Results: We completed an Agena MassArray screen of 10 ERBB-family single nucleotide polymorphisms (SNPs) in 194 adjuvant trastuzumab treated HER2-positive BC patients. SNPs in EGFR genes have a significant association with RFS and OS. Patients with the minor allele of EGFR N158N had significantly worse OS (hazard ratio (HR) = 4.01, (confidence interval (CI) = 1.53– 10.69), p = 0.05) relative to those with either the heterozygous or wild-type (WT) allele. Patients with the minor allele of EGFR T903T (HR = 3.52, (CI = 1.38– 8.97), p = 0.05) had worse RFS relative to those with either the heterozygous or WT allele.
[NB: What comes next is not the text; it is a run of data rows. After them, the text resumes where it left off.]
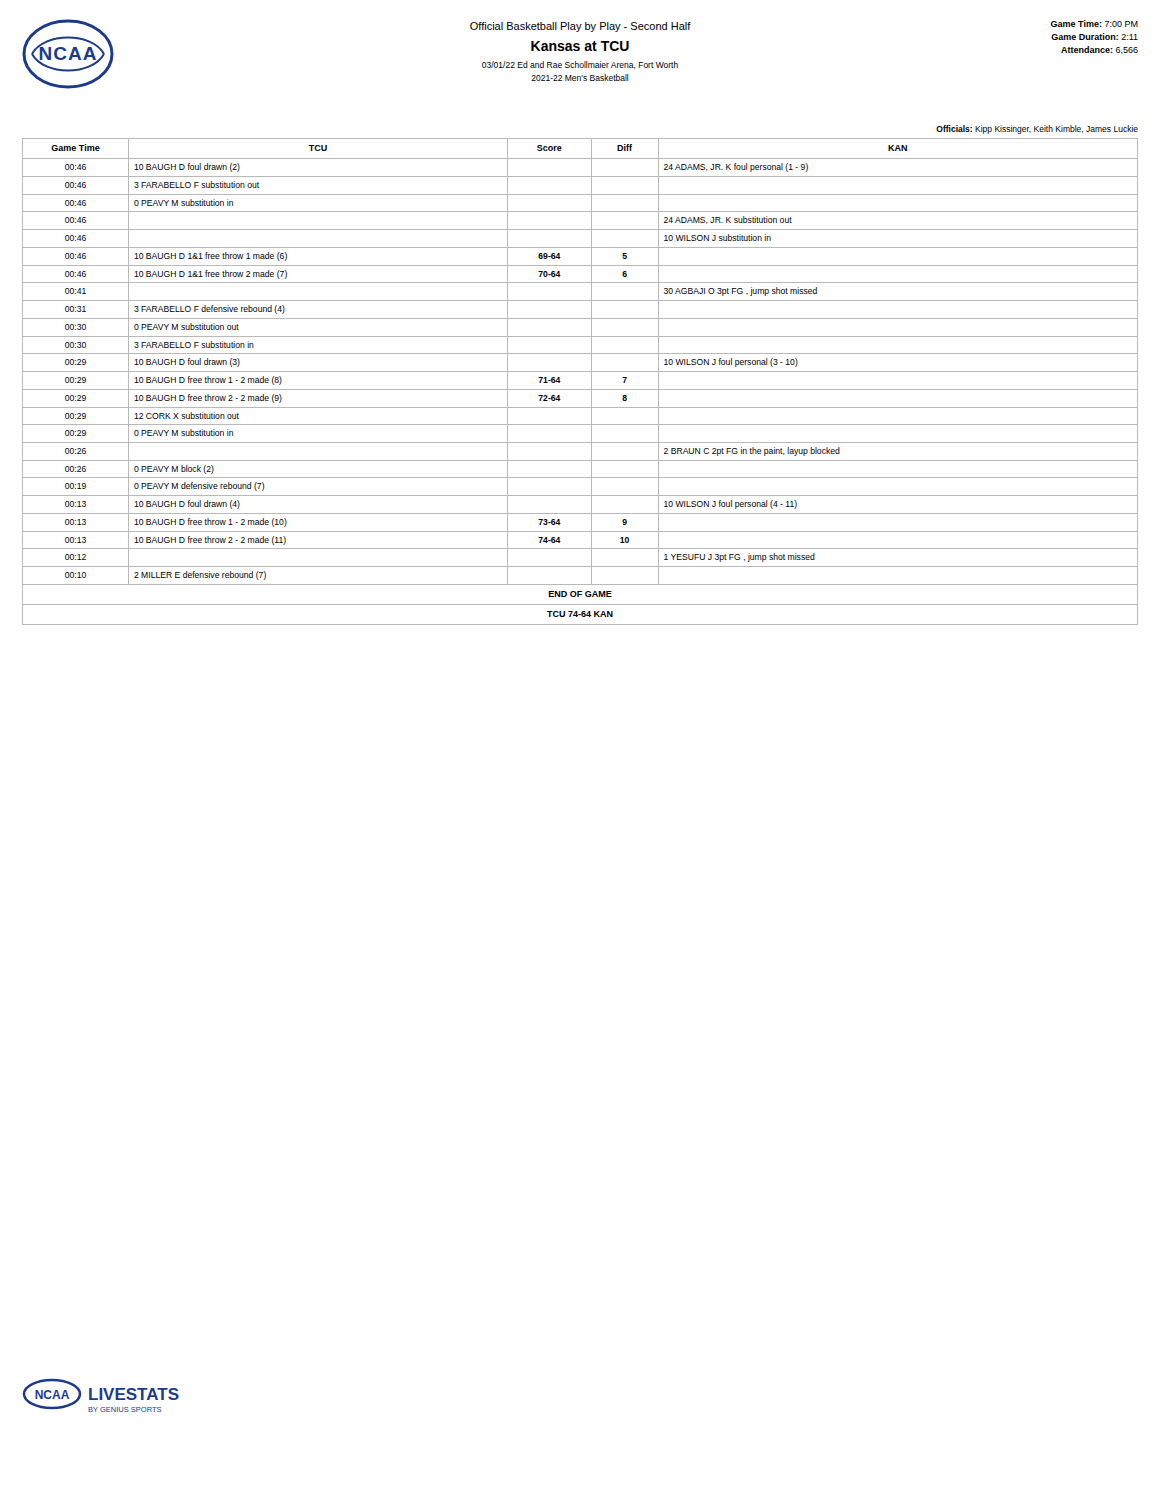NCAA
Official Basketball Play by Play - Second Half
Kansas at TCU
03/01/22 Ed and Rae Schollmaier Arena, Fort Worth
2021-22 Men's Basketball
Game Time: 7:00 PM
Game Duration: 2:11
Attendance: 6,566
Officials: Kipp Kissinger, Keith Kimble, James Luckie
| Game Time | TCU | Score | Diff | KAN |
| --- | --- | --- | --- | --- |
| 00:46 | 10 BAUGH D foul drawn (2) | | | 24 ADAMS, JR. K foul personal (1 - 9) |
| 00:46 | 3 FARABELLO F substitution out | | | |
| 00:46 | 0 PEAVY M substitution in | | | |
| 00:46 | | | | 24 ADAMS, JR. K substitution out |
| 00:46 | | | | 10 WILSON J substitution in |
| 00:46 | 10 BAUGH D 1&1 free throw 1 made (6) | 69-64 | 5 | |
| 00:46 | 10 BAUGH D 1&1 free throw 2 made (7) | 70-64 | 6 | |
| 00:41 | | | | 30 AGBAJI O 3pt FG , jump shot missed |
| 00:31 | 3 FARABELLO F defensive rebound (4) | | | |
| 00:30 | 0 PEAVY M substitution out | | | |
| 00:30 | 3 FARABELLO F substitution in | | | |
| 00:29 | 10 BAUGH D foul drawn (3) | | | 10 WILSON J foul personal (3 - 10) |
| 00:29 | 10 BAUGH D free throw 1 - 2 made (8) | 71-64 | 7 | |
| 00:29 | 10 BAUGH D free throw 2 - 2 made (9) | 72-64 | 8 | |
| 00:29 | 12 CORK X substitution out | | | |
| 00:29 | 0 PEAVY M substitution in | | | |
| 00:26 | | | | 2 BRAUN C 2pt FG in the paint, layup blocked |
| 00:26 | 0 PEAVY M block (2) | | | |
| 00:19 | 0 PEAVY M defensive rebound (7) | | | |
| 00:13 | 10 BAUGH D foul drawn (4) | | | 10 WILSON J foul personal (4 - 11) |
| 00:13 | 10 BAUGH D free throw 1 - 2 made (10) | 73-64 | 9 | |
| 00:13 | 10 BAUGH D free throw 2 - 2 made (11) | 74-64 | 10 | |
| 00:12 | | | | 1 YESUFU J 3pt FG , jump shot missed |
| 00:10 | 2 MILLER E defensive rebound (7) | | | |
| END OF GAME |
| TCU 74-64 KAN |
NCAA LIVESTATS BY GENIUS SPORTS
Patients and methods: Using next generation sequencing (NGS) we identified ERBB-family (EGFR, HER2, HER3 and HER4) single nucleotide polymorphisms (SNPs) that occurred in 2 or more patients of a 32 HER2-positive BC patient cohort. Agena MassArray analysis confirmed the frequency of these SNPs in 194 women with HER2-positive BC who received trastuzumab in the adjuvant setting. Using Kaplan-Meier estimates and Cox regression analysis we correlated the presence of ERBB-family SNPs with both RFS and OS.
Conclusions: The presence of germline ERBB-family SNPs may play an important role in how a patient responds to adjuvant trastuzumab, and clinical assessment of these SNPs by targeted genetic screening of patients’ blood may be important to stratify patients for treatment.